WORK INSTRUCTION: Your copy should hold the lines below from the first through the one that contains "index dip: (258, 151)", each retyped exactly, and no pictures.

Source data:

================================

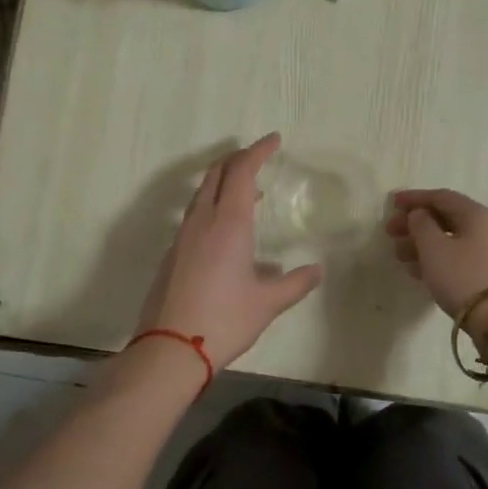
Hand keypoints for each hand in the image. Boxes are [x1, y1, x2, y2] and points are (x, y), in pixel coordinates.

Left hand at [136, 134, 323, 368]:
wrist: (170, 348)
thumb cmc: (224, 320)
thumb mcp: (268, 303)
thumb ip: (295, 283)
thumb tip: (317, 270)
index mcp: (228, 223)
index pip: (242, 171)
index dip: (258, 151)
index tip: (274, 140)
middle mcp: (202, 221)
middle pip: (216, 173)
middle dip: (237, 158)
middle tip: (258, 156)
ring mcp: (182, 236)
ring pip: (201, 193)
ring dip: (223, 181)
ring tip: (247, 191)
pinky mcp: (173, 254)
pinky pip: (194, 214)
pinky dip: (212, 204)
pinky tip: (226, 229)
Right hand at [385, 188, 487, 321]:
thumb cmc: (463, 277)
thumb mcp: (434, 248)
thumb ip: (421, 224)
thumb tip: (420, 214)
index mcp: (479, 214)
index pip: (442, 197)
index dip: (414, 198)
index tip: (391, 203)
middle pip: (447, 218)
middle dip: (416, 225)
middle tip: (391, 234)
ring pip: (453, 240)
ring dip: (424, 245)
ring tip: (400, 256)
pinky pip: (462, 258)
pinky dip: (439, 259)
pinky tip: (419, 271)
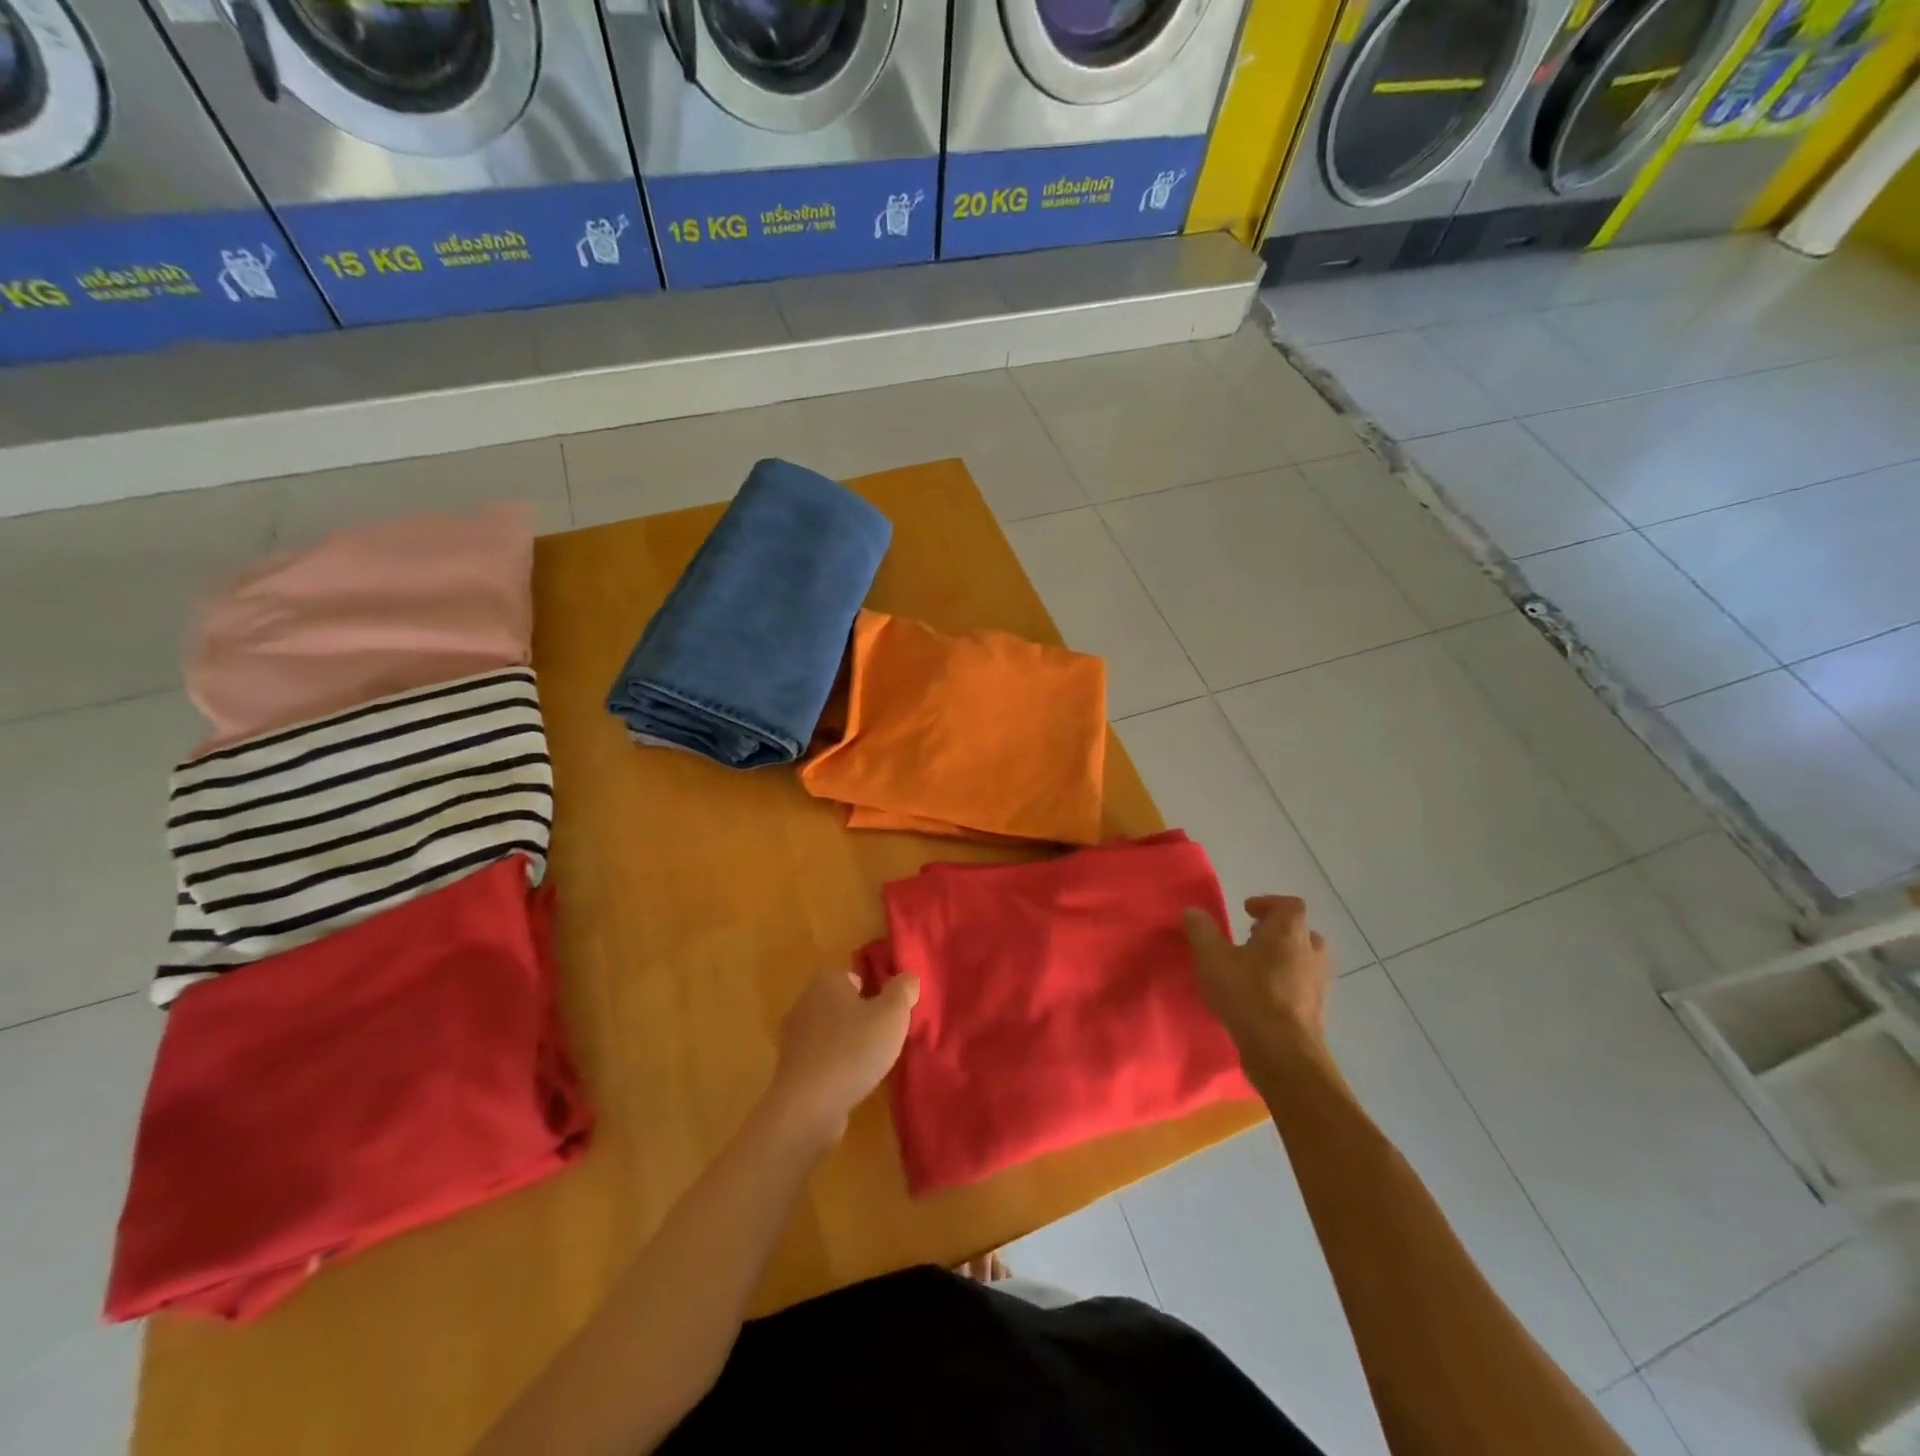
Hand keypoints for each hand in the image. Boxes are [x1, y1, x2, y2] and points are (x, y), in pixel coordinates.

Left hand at [768, 969, 918, 1146]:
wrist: (808, 1106)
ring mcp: (793, 1037)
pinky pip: (821, 1059)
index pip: (857, 979)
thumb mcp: (892, 1015)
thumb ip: (903, 990)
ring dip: (849, 1045)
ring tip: (872, 1065)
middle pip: (844, 1005)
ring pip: (832, 1033)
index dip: (878, 995)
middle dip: (863, 1019)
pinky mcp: (790, 1068)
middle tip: (886, 1040)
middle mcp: (805, 1002)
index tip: (893, 1016)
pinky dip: (835, 1067)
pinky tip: (851, 1083)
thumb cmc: (853, 1050)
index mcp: (827, 981)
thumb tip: (909, 977)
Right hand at [1184, 896, 1331, 1052]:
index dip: (1268, 903)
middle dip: (1277, 932)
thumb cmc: (1248, 995)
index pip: (1289, 905)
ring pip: (1304, 960)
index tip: (1246, 910)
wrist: (1283, 1053)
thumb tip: (1192, 911)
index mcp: (1289, 933)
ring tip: (1255, 968)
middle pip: (1301, 932)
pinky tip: (1262, 997)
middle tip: (1252, 938)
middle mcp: (1310, 953)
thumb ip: (1202, 931)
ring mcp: (1318, 983)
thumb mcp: (1213, 959)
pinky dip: (1287, 984)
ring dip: (1283, 959)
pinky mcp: (1317, 1011)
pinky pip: (1303, 986)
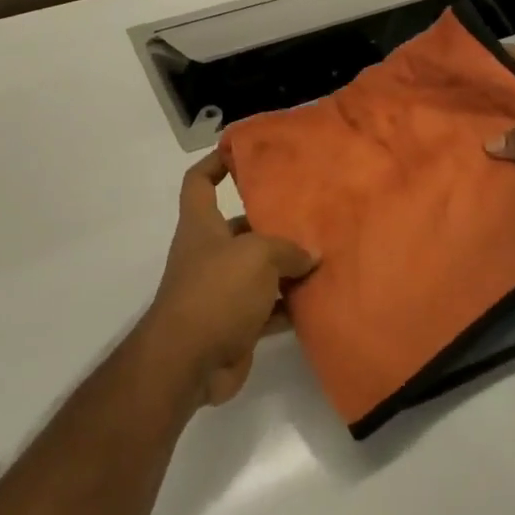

================================

ANSWER TO THIS TASK:
Hand keypoints for each hand in the image. Boxes are [x1, y1, x2, y2] and points are (x, y), in pixel coordinates.

Left hand at [136, 134, 323, 368]:
wrist: (170, 348)
thumb cmc: (224, 320)
thumb mcp: (268, 303)
thumb ip: (295, 283)
thumb tip: (317, 270)
index mcp: (228, 223)
index pip: (242, 171)
index dip: (258, 151)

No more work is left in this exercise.